Over 80 countries have adopted legislative gender quotas to address women's underrepresentation in political leadership. This global dataset from 168 countries between 1990 and 2021 measures the spillover effects of quotas on women's presence in executive cabinets. The data was authored by Giulia Venturini and is hosted by The Journal of Politics Dataverse.
Use Cases
- Analyze the relationship between legislative gender quotas and women's cabinet representation based on the global country-year panel.
- Compare quota effects between parliamentary and non-parliamentary democracies based on the described supply-side mechanism.
- Investigate changes in women's share of high- and low-prestige ministerial portfolios based on the findings mentioned in the description.
- Model the long-term trends in women's political representation post-quota adoption based on the 1990-2021 time range.
Strengths
- Covers 168 countries, providing a broad global scope.
- Spans over three decades of data from 1990 to 2021, enabling longitudinal analysis.
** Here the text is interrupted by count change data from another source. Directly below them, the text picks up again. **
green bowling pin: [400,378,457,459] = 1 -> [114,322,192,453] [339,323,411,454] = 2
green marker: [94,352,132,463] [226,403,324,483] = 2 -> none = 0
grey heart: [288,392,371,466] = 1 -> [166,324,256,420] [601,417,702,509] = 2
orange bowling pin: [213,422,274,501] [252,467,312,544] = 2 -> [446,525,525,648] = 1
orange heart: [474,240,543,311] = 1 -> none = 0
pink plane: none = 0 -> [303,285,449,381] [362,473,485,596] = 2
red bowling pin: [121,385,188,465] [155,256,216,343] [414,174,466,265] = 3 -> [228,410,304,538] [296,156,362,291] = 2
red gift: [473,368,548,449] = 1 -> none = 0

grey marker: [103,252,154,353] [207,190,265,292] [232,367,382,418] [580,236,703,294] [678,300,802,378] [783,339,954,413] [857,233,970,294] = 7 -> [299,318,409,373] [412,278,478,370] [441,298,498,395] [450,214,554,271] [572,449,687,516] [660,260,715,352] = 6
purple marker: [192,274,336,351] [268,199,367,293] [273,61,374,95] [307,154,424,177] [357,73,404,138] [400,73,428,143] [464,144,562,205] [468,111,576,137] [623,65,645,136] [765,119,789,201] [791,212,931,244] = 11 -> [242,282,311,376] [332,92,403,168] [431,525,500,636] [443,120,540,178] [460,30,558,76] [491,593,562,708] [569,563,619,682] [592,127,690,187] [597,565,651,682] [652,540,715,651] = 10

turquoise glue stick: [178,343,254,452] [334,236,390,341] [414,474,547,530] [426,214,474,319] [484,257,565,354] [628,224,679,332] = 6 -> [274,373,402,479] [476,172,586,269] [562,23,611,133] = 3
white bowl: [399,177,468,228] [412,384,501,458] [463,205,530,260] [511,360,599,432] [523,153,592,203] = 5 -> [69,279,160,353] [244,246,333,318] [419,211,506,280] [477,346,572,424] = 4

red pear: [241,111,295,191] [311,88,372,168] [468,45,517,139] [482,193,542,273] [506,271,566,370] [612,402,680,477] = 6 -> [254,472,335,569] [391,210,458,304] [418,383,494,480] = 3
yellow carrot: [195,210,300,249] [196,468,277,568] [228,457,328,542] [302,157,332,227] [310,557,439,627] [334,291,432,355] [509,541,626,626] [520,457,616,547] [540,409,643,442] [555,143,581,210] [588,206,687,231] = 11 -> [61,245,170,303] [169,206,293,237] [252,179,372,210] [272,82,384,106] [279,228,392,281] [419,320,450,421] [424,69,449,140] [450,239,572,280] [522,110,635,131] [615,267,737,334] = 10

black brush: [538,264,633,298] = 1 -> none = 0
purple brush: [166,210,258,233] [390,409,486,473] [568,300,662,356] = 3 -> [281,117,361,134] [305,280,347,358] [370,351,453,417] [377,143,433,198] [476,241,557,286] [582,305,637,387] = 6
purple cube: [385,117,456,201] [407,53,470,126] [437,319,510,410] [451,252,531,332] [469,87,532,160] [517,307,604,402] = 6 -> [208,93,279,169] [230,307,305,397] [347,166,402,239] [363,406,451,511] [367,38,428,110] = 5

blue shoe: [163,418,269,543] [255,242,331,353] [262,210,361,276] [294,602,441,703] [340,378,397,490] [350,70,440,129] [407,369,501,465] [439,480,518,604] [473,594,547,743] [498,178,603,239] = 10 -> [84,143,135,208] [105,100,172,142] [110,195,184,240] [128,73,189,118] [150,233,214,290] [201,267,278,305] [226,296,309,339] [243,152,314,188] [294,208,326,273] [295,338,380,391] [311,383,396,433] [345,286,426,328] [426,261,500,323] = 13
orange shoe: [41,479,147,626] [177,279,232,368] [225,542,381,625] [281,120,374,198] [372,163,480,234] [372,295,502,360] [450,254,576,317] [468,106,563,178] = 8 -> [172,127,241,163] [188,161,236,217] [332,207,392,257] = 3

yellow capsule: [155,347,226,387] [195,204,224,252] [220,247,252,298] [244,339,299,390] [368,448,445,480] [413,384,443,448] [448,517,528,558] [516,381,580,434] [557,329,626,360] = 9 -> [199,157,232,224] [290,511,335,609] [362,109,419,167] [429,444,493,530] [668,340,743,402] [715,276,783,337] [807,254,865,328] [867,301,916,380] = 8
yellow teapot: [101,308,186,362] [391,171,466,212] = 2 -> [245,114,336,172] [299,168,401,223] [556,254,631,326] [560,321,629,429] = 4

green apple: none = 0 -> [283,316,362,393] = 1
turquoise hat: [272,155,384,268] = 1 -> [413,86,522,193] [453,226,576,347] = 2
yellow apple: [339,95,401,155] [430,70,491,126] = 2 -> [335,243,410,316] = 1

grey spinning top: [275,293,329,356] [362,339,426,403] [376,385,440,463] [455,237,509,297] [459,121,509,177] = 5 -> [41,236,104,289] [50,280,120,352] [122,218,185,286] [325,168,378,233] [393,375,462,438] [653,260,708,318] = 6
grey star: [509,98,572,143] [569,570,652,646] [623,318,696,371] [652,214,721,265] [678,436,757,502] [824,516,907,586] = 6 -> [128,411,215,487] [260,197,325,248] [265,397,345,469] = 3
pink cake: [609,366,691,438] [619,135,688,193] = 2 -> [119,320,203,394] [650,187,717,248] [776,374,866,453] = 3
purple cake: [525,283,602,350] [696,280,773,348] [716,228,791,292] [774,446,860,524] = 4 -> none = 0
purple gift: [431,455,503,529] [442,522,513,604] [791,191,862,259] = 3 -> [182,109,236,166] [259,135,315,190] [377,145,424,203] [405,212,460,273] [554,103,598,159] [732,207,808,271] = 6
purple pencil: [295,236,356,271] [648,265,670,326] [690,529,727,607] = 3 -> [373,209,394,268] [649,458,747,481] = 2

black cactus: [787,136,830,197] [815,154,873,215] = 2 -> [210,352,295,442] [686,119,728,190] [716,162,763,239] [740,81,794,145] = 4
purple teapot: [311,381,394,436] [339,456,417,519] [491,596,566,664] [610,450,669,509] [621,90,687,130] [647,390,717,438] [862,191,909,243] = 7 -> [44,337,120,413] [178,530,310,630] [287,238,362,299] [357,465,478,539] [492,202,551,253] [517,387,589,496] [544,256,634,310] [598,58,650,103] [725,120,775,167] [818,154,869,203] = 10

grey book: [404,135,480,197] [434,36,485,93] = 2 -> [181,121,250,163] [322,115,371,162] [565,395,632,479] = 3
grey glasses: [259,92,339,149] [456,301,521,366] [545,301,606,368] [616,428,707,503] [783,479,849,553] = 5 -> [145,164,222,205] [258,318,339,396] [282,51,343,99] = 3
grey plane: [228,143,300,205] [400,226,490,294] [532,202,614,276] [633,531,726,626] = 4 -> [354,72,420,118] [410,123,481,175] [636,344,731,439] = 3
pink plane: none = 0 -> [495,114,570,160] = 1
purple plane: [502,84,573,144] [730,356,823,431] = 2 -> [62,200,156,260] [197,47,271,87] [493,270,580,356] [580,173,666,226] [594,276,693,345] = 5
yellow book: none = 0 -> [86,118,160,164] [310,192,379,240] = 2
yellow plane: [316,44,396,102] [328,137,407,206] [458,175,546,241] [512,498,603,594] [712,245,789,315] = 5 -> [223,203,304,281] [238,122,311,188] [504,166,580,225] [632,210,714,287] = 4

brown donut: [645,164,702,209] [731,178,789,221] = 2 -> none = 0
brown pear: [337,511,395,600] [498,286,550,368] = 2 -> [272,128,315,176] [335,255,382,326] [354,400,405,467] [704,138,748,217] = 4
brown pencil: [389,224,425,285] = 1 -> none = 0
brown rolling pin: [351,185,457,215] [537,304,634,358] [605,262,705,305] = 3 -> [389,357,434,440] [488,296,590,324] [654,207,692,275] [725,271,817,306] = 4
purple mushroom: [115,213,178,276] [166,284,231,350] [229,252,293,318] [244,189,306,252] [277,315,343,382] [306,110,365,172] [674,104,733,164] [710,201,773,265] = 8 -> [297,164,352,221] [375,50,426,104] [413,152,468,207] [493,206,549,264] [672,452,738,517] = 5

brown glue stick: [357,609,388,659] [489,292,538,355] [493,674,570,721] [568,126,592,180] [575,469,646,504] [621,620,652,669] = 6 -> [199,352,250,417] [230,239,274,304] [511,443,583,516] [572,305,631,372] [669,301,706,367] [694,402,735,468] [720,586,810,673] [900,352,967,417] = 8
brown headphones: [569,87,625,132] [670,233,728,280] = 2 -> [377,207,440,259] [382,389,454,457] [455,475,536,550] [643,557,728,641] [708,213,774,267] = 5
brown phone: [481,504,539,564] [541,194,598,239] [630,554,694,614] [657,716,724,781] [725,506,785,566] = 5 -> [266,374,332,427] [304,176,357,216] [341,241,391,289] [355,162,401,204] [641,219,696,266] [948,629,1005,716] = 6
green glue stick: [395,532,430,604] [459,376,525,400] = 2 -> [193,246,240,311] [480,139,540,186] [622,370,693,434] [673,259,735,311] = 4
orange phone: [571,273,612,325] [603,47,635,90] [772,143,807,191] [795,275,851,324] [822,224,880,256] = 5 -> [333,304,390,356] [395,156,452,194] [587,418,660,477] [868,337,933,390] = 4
- Based on research finding a 15 percent increase in women ministers relative to baseline.
Limitations
- Column-level documentation is absent; field semantics must be inferred after download.
Provenance
- Source
- The Journal of Politics Dataverse
- Collection Method
- Likely compiled from official government records and legislative databases.
- Time Range
- 1990 to 2021
- Freshness
- Last updated 2026-05-23 22:16:49; freshness should be verified.